Both shows aired reports on the “Zenvo ST,” which you have probably never heard of. This is a new car from a relatively new (2004) company located in Denmark. Denmark, as you might surmise, has no significant history of car manufacturing.
The Zenvo is yet another supercar (as if we needed another), that costs a reported 800,000 British pounds, which is about $1.8 million to us Yanks, if we could import one and park it in the garage. It uses rather “old school” technology in that it has a steel frame. The engine is a 427 Corvette monster as used in the ZR1, with a supercharger and a lot of displacement generating over 600 horsepower, which should be adequate. The Zenvo boffins then bolt on a turbocharger to add another 100 horsepower or so.
On first glance, I liked the car a lot. Not a lot of go-boy wings and look at me bits, but a fairly straightforward aero shape with an enormous engine in the back, aided and abetted by huge brakes and so forth.
So far, ho hum. What aroused my curiosity was the treatment the car received at the hands of both shows. Fifth Gear had their pro driver Jason Plato take the car around a track, and he was not impressed. He felt the handling was not up to par and was also inconsistent. He made his opinion very clear, but it seemed he was trying pretty hard NOT to be impressed. I wondered why.
Top Gear is the most-watched car show on the planet, and in recent years has become less enjoyable because the hosts have to act more and more like “themselves” in order to top their last effort. Thus, Richard Hammond has gone from being pleasant to obnoxiously cute, and Jeremy Clarkson has felt the need to amp up his buffoonish tendencies, whereas I thought he was quite sufficient as a buffoon from the get-go. Only James May has remained consistent, but when your role is to be “Captain Slow” (he is not), and the tiresome nerdy bore (he is not), perhaps it is easier.
When it came to the Zenvo they really went after it. Clarkson drove the car around their track and mentioned that the Zenvo top engineer told him that with all the stability controls turned off the car was virtually undriveable. Top Gear then showed a minute or two of Clarkson spinning out repeatedly, and then he agreed with the assessment of the engineer. What point was made?
He posed the question, in reference to the cost, of “Why would you have one of these rather than a Ferrari or Bugatti or Aston Martin or Porsche?” Seems obvious to me – precisely because it is none of those. Rather than being “the rich asshole in the Ferrari,” some might prefer to be “the rich asshole in a car you’ve never heard of.”
The Zenvo, to me (I will never own one) offers some of the same appeal as a Dodge Viper and to some extent a Corvette. Dodge Vipers have always had a surplus of power and, until the most recent edition, no stability controls at all. Some people like that. The Corvette remains more popular with just about everyone than road most testers can understand because at the end of the day they are fun to own and drive. I think the Zenvo would appeal as a fun and very fast car that makes great sounds and is also stunning to look at, if money were literally no object.
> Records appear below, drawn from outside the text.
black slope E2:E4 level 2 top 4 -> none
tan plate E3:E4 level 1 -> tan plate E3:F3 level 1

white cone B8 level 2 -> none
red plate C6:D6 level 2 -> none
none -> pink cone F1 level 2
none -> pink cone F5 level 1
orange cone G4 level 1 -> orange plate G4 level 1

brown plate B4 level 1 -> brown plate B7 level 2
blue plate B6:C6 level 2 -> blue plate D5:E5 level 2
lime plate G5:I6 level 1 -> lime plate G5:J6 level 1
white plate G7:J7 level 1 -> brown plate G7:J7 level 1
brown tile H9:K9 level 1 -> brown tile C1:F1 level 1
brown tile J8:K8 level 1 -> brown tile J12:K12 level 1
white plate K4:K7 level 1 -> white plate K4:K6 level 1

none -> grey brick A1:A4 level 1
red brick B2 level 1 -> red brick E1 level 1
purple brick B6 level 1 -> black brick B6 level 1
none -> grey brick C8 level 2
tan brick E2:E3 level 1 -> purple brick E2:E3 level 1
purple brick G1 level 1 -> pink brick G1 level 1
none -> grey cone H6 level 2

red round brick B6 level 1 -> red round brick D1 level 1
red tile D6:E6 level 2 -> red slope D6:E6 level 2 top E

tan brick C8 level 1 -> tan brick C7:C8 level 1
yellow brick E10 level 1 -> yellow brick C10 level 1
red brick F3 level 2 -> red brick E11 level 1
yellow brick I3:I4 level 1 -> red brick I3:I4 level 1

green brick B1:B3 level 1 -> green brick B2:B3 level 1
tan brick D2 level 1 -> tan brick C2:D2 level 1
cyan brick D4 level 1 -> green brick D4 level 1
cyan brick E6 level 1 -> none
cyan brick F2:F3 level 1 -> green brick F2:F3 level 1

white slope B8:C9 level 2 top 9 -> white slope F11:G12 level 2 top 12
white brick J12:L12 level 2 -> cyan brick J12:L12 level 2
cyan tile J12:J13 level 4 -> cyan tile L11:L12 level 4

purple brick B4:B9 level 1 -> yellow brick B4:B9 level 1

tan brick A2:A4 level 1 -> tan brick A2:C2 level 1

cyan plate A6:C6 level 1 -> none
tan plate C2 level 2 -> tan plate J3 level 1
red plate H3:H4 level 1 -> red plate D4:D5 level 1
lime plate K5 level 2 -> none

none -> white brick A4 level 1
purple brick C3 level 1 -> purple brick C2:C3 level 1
And then Top Gear blew the lid off. First they spend a lot of time on mechanical issues the car had in their hands – including an (oops) fire. But they did not mention similar problems they’ve had with other cars in the past. When they finally got a Zenvo in one piece and had their pet racing driver “the Stig” turn a lap for time, they chose a very wet day – and turned off the stability controls.
What? They’d already proved that the car was undriveable with the stability controls off, especially in the wet. The only reason to turn them off for this test, against the advice of the company head engineer and counter to their own previous testing, was to force an artificially slow time.
Sure enough, you could see the driver virtually tip-toeing around the course in the rain, and his time was just a pip slower than a Ford Focus ST. They grudgingly admitted that the ST was on a dry track, but made it sound like a Focus ST is a slow car, which it is not.
So what is going on? A desire to protect the established in crowd who provide them test cars? A grudge against Denmark, or against one of the principals of the company?
I don’t know, but my suspicions have made me less of a fan of both shows.